What makes nicao different?
NB: We handcraft our chocolates in small batches. We do use machines, but we do a lot by hand as well. We also use many ingredients from Hokkaido. For example, last year we started making chocolates with grapes and apples from Niki-cho, near Yoichi. We make all our chocolates in our small workshop in Niseko. We’re now a team of three, including Sayuri Nakatani.
What are some of the unique flavours that you’ve created?
NB: The Chilli and Sea Salt bar sounds like an odd combination, but it works! We also have to mention our white chocolate bar—it’s the most “Hokkaido” product we make, with 65% of the ingredients coming from here. It’s not too sweet–just deliciously rich and creamy.

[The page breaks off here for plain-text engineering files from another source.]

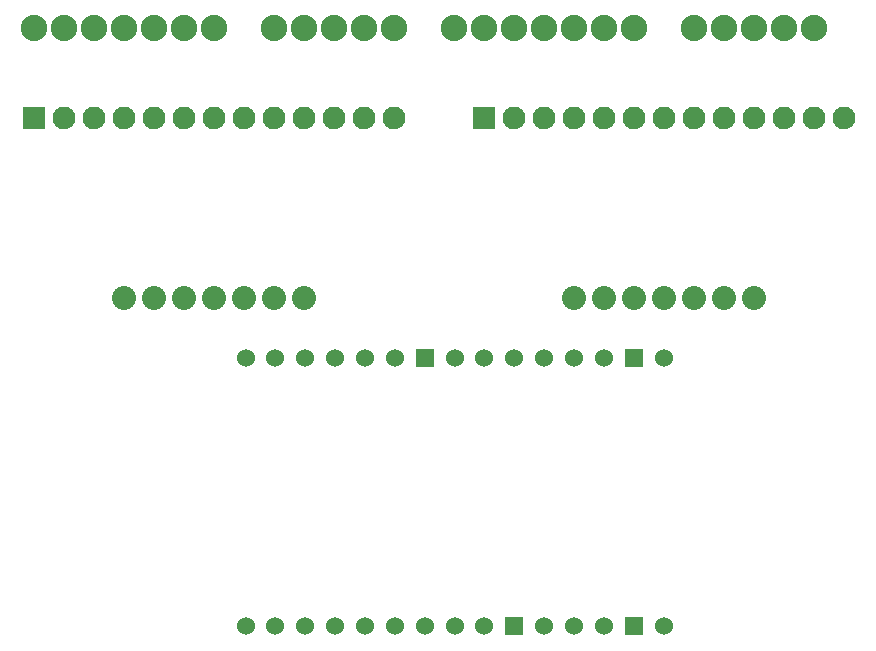
<source format=gbs>
G04 MADE WITH FRITZING*
G04 WWW.FRITZING.ORG*
G04 DOUBLE SIDED*
G04 HOLES PLATED*
G04 CONTOUR ON CENTER OF CONTOUR VECTOR*
%ASAXBY*%
%FSLAX23Y23*%
%MOIN*%
%OFA0B0*%
%SFA1.0B1.0*%
%ADD10C,0.060000*%
%ADD11C,0.088000*%
%ADD12C,0.076000*%
%ADD13C,0.080000*%
%ADD14R,0.060028X0.060014*%
%ADD15R,0.060028X0.060000*%
%ADD16R,0.076000X0.076000*%
%LNMASK0*%
G90*
G70*
G54D10*
X2418Y129D03*
X2318Y129D03*
X2219Y129D03*
X2119Y129D03*
X2020Y129D03*
X1920Y129D03*
X1820Y129D03*
X1721Y129D03*
X1621Y129D03*
X1522Y129D03*
X1422Y129D03*
X1323Y129D03*
X1223Y129D03*
X1123Y129D03*
X1024Y129D03*
X1024Y1023D03*
X1123Y1023D03*
X1223Y1023D03*
X1323Y1023D03*
X1422Y1023D03*
X1522Y1023D03*
X1621Y1023D03*
X1721Y1023D03*
X1820Y1023D03*
X1920Y1023D03*
X2020Y1023D03*
X2119Y1023D03*
X2219Y1023D03*
X2318Y1023D03*
X2418Y1023D03*
G54D11*
X1519Y2123D03*
X1419Y2123D03*
X1319Y2123D03*
X1219Y2123D03*
X1119Y2123D03*
X919Y2123D03*
X819Y2123D03*
X719Y2123D03*
X619Y2123D03*
X519Y2123D03*
X419Y2123D03*
X319Y2123D03*
X2919Y2123D03*
X2819Y2123D03*
X2719Y2123D03*
X2619Y2123D03*
X2519Y2123D03*
X2319Y2123D03*
X2219Y2123D03*
X2119Y2123D03*
X2019Y2123D03*
X1919Y2123D03*
X1819Y2123D03*
X1719Y2123D03*
G54D12*
X319Y1823D03*
X419Y1823D03*
X519Y1823D03*
X619Y1823D03*
X719Y1823D03*
X819Y1823D03*
X919Y1823D03*
X1019Y1823D03*
X1119Y1823D03*
X1219Y1823D03*
X1319Y1823D03*
X1419Y1823D03*
X1519Y1823D03*
G54D13*
X1219Y1223D03*
X1119Y1223D03*
X1019Y1223D03*
X919Y1223D03*
X819Y1223D03*
X719Y1223D03*
X619Y1223D03*
G54D12*
X1819Y1823D03*
X1919Y1823D03*
X2019Y1823D03*
X2119Y1823D03*
X2219Y1823D03*
X2319Y1823D03*
X2419Y1823D03*
X2519Y1823D03*
X2619Y1823D03*
X2719Y1823D03*
X2819Y1823D03*
X2919Y1823D03*
X3019Y1823D03*
G54D13*
X2719Y1223D03*
X2619Y1223D03*
X2519Y1223D03*
X2419Y1223D03*
X2319Y1223D03*
X2219Y1223D03*
X2119Y1223D03*
G54D14*
X2318Y129D03*
X1920Y129D03*
G54D15*
X1621Y1023D03*
X2318Y1023D03*
G54D16*
X319Y1823D03*
X1819Y1823D03*
G04 End of Mask0*
M02*
</source>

I also love the chocolate barks (slabs) with different toppings that we make.
Which flavour do you recommend to someone trying nicao for the first time?
NB: The 9-piece taster pack! It lets you sample a variety of flavours. It’s available at Niseko View Plaza, Lawson Hirafu and Sansui Niseko.
What’s the best way to enjoy nicao chocolate?
NB: Some people like it with wine, whiskey, coffee, or on its own. Even a small piece can be satisfying, thanks to the depth of flavour.
From chocolate bars, you now have hot chocolate mix and, more recently, ice cream in your product range. What’s next for nicao?
NB: We will be launching a cacao snack called ‘Otsu’, inspired by ‘Otsukaresama’, in December. It contains roasted cacao beans, grapes from Niki, and mixed nuts from Pyram Organics in Kutchan. It’s a healthy outdoor snack and pairs wonderfully with wine or whiskey. Plus, it’s vegan too. Do look out for it!